◆ WHAT YOU ARE ASKED TO DO ◆
In the excerpt from the Replay Resistant ARC draft, which recipient address does the i=3 authentication result under "Final MBP inbound" report as matching the signed header?

◆ GIVEN PASSAGE ◆
--- START ---

Chuang & Robin            Expires 6 April 2023                  [Page 7]
Internet-Draft            Replay Resistant ARC              October 2022

   ARC-Seal: i=1; dara=v
   ARC-Authentication-Results: i=1
   To: mailing.list@example.com

   Mailing-List inbound (after ARC seal)

ARC-Seal: i=2; dara=v
ARC-Authentication-Results: i=2; dara=pass (rcpt.to mailing.list@example.com matches signed header)
ARC-Seal: i=1; dara=v
ARC-Authentication-Results: i=1
To: mailing.list@example.com

   Mailing-List outbound (after ARC seal)

Forwarded-to: i=2; user@example.com
ARC-Seal: i=2; dara=v
ARC-Authentication-Results: i=2; dara=pass (rcpt.to mailing.list@example.com matches signed header)
ARC-Seal: i=1; dara=v
ARC-Authentication-Results: i=1
To: mailing.list@example.com

   Final MBP inbound (after ARC seal)

ARC-Seal: i=3; dara=v;
ARC-Authentication-Results: i=3; dara=pass (rcpt.to user@example.com matches signed header)
Forwarded-to: i=2; user@example.com
ARC-Seal: i=2; dara=v;
ARC-Authentication-Results: i=2; dara=pass (rcpt.to mailing.list@example.com matches signed header)
ARC-Seal: i=1; dara=v
ARC-Authentication-Results: i=1
To: mailing.list@example.com

4.3.2.  MBP-MBP-Replay-MBP

   First MBP outbound (after ARC seal)

--- END ---

◆ AVAILABLE DATA ◆
--- START ---

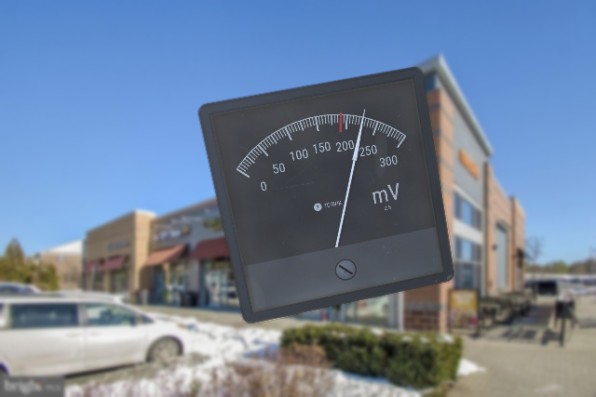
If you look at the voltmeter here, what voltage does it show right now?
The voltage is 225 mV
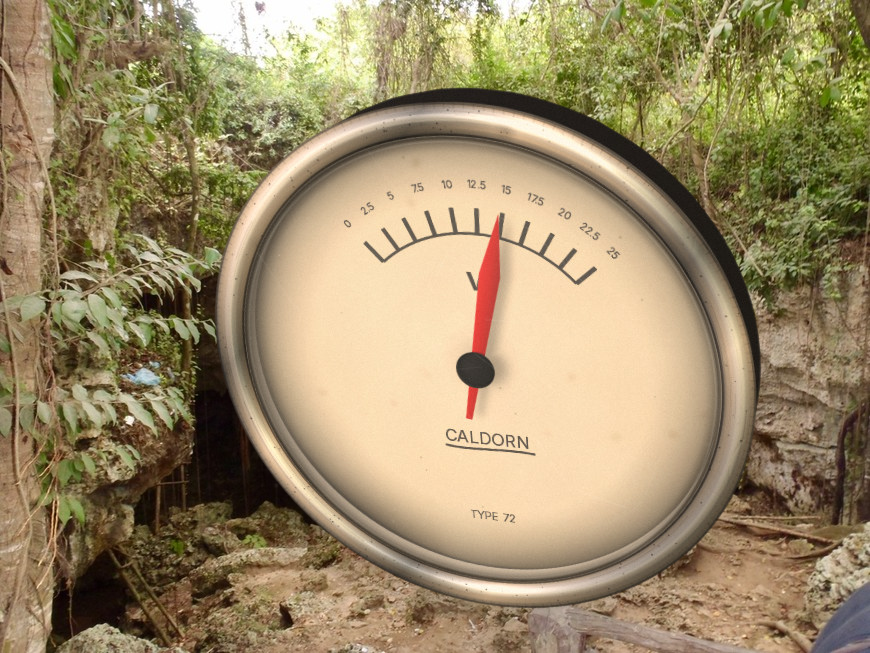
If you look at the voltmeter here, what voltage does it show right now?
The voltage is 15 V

--- END ---

◆ RESULT ◆
user@example.com